Question for Ms. Brothers and her “horse-loving” brethren: Ever dropped a horse in a “claiming race,” thereby putting that “family member” up for sale? Thought so. And can you identify the whereabouts of all your past “family members”? Didn’t think so. And to say you “fear for them” after you yourselves have willfully and unnecessarily put them in harm’s way is but another in a long line of obscenities.
“Compared to approximately 55 training or racing fatalities per month in the U.S. (1.86 per 1,000 starts), there are nearly 3,300 human deaths per month due to automobile accidents. … It turns out that it is actually safer to race our horses than it is to drive our children on the roads…”
First, your number – 55 – is woefully understated; it’s more like 155. As to comparing racehorse kills with automobile deaths, I’d wager that even those children you speak of would grasp the absurdity.

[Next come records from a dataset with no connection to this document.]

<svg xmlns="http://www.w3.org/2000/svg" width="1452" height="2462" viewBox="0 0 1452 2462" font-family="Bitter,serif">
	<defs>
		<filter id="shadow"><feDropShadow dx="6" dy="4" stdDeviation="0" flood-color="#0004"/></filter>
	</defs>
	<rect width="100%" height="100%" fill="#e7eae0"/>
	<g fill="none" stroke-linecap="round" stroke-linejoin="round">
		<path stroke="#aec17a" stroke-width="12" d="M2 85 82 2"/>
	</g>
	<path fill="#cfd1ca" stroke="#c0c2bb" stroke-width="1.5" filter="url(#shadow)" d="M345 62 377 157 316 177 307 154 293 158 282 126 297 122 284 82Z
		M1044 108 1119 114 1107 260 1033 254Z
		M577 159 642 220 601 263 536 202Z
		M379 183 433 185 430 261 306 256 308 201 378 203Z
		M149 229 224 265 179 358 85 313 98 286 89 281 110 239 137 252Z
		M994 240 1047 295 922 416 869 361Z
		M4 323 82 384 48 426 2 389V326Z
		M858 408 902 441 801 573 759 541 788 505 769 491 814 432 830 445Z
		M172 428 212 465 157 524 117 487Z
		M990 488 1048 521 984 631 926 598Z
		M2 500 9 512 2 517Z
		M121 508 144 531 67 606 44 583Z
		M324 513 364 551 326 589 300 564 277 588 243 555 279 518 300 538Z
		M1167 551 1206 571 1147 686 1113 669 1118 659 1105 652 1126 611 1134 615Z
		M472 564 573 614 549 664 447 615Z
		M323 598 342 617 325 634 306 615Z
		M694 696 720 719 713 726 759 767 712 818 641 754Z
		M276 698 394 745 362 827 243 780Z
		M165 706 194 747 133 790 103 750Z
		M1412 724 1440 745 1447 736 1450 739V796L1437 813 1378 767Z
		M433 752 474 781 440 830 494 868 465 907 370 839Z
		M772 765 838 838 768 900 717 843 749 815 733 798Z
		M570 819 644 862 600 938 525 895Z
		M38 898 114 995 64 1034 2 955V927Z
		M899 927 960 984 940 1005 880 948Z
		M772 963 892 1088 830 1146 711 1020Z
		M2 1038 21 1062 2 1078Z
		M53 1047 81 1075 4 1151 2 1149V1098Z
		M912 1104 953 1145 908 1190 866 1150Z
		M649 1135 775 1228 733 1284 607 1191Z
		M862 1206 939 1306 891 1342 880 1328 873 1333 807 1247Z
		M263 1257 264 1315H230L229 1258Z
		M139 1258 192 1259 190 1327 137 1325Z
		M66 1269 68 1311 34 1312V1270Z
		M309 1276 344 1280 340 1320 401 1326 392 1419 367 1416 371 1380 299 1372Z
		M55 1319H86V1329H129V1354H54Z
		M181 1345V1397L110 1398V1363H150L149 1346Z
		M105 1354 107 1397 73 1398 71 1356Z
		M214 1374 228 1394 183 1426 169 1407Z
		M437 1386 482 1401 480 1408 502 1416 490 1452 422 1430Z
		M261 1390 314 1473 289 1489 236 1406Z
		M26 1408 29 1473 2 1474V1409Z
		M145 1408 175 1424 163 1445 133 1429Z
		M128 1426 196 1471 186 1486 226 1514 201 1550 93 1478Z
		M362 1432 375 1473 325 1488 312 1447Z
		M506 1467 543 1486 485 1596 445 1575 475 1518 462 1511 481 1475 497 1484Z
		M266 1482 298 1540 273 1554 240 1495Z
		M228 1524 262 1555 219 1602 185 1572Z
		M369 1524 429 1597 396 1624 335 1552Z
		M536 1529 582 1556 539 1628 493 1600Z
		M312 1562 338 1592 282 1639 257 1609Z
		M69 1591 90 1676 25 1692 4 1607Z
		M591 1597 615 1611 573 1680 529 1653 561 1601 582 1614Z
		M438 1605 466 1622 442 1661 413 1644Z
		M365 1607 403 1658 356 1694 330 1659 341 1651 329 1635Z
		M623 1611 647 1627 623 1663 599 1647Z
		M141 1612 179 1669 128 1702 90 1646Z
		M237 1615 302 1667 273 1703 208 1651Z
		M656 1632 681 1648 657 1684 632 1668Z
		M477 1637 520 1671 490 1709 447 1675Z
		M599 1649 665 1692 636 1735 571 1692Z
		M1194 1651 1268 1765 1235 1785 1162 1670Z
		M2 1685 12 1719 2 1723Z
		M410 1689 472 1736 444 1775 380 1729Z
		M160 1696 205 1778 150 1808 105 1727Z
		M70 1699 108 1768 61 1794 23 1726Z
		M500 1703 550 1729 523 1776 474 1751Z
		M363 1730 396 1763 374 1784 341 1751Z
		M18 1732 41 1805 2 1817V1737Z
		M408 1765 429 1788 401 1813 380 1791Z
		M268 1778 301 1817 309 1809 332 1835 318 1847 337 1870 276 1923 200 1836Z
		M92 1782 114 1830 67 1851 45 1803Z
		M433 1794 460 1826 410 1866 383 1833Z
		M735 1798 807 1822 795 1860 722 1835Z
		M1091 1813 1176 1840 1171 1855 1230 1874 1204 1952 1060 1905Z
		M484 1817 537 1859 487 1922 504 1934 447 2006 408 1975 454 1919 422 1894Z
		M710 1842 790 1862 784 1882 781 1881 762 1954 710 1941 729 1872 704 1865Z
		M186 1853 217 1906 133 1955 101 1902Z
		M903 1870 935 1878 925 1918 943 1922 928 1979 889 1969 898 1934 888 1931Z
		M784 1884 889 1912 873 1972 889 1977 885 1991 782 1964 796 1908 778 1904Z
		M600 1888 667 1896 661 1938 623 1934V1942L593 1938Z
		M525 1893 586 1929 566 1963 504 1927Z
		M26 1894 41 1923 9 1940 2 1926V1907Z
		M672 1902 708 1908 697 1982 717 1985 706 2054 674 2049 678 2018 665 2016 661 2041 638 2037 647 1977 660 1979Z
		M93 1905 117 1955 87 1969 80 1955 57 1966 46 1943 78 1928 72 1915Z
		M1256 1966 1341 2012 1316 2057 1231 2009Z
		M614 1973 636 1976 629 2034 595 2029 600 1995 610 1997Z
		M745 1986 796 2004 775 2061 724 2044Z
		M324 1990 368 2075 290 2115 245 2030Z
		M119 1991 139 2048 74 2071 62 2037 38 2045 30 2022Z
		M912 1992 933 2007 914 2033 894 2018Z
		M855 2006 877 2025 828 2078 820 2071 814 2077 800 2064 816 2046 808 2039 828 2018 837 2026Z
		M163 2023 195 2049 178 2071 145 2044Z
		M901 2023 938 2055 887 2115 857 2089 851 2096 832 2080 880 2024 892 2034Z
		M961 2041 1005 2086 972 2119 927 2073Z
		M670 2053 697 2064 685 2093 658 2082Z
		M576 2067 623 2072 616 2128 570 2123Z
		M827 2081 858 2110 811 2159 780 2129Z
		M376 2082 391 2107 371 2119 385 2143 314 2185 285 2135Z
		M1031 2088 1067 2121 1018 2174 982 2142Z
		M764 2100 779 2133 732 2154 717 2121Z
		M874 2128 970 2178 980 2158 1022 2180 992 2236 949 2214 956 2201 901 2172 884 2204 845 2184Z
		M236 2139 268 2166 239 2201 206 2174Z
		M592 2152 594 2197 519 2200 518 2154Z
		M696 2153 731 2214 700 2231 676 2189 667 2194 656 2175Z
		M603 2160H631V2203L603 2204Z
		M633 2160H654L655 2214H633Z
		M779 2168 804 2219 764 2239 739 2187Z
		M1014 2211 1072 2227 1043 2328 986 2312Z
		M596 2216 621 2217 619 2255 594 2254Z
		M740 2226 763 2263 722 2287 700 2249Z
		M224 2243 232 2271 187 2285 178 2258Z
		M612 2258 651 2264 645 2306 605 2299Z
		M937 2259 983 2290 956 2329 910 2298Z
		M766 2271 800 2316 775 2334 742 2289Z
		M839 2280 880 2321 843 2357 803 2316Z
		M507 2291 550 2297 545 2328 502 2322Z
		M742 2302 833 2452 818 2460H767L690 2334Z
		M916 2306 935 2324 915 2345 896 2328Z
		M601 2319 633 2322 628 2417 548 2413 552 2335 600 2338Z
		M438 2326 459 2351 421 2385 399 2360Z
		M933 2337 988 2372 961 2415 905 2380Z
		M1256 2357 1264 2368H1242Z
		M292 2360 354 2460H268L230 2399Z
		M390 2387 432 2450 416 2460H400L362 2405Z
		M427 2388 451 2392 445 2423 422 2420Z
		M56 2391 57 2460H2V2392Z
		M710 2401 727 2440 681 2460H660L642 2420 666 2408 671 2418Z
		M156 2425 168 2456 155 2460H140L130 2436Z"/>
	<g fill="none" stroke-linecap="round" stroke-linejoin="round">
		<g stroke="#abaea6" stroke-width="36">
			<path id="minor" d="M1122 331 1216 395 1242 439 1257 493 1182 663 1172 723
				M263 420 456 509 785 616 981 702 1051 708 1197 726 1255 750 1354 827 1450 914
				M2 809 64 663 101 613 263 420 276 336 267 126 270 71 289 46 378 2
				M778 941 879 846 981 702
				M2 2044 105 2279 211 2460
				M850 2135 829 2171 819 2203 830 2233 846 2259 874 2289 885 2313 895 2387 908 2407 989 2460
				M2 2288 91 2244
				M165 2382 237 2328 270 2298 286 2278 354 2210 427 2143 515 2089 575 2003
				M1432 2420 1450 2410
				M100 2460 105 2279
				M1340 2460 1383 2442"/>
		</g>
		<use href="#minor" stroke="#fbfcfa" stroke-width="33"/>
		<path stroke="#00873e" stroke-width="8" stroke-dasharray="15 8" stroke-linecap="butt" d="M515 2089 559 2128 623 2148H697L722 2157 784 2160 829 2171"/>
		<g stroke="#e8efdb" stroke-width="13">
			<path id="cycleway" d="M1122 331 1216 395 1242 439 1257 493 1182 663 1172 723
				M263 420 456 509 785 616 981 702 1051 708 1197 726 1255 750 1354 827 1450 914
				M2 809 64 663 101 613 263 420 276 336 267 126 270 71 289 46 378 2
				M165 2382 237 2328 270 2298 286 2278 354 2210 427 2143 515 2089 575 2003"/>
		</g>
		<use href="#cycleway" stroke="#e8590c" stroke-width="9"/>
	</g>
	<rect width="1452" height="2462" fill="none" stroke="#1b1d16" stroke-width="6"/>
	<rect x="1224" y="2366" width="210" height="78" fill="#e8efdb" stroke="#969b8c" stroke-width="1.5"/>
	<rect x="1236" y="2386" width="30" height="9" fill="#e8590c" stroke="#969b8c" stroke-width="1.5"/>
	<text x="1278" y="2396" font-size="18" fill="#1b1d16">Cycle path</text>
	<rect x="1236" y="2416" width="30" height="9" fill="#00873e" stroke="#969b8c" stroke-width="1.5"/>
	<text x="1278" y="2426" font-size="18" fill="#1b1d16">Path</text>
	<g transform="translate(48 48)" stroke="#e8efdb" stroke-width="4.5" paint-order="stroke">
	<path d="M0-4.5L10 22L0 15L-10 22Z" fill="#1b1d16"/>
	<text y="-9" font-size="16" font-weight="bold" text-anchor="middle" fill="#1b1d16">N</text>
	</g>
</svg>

“One of the arguments against racing that I’ve heard is that people can accept injuries in human athletes since they choose to compete, but race horses are forced to race—it’s not their choice. Any horseman reading this can confirm that this is not even possible! … If a horse does not want to race there is no amount of persuasion that will change that horse’s mind. I’ve seen horses that don’t want to race—and we don’t race them! Not every thoroughbred is born with racing on their mind but the vast majority of them are… … Our horses that race, love to race, and we love to watch them—even help them—achieve their best form.”
And finally, this:
“People haven’t domesticated horses, dogs and cats, they’ve domesticated themselves.”
Your capacity for perversion is truly dizzying, Ms. Brothers. Again, I refer to the dictionary: “domesticate: to train or adapt (an animal or plant) to live in a human environment and be of use to humans.” Tamed by man for man, including, of course, your precious horses. To paraphrase Forrest Gump, stupid is as stupid writes.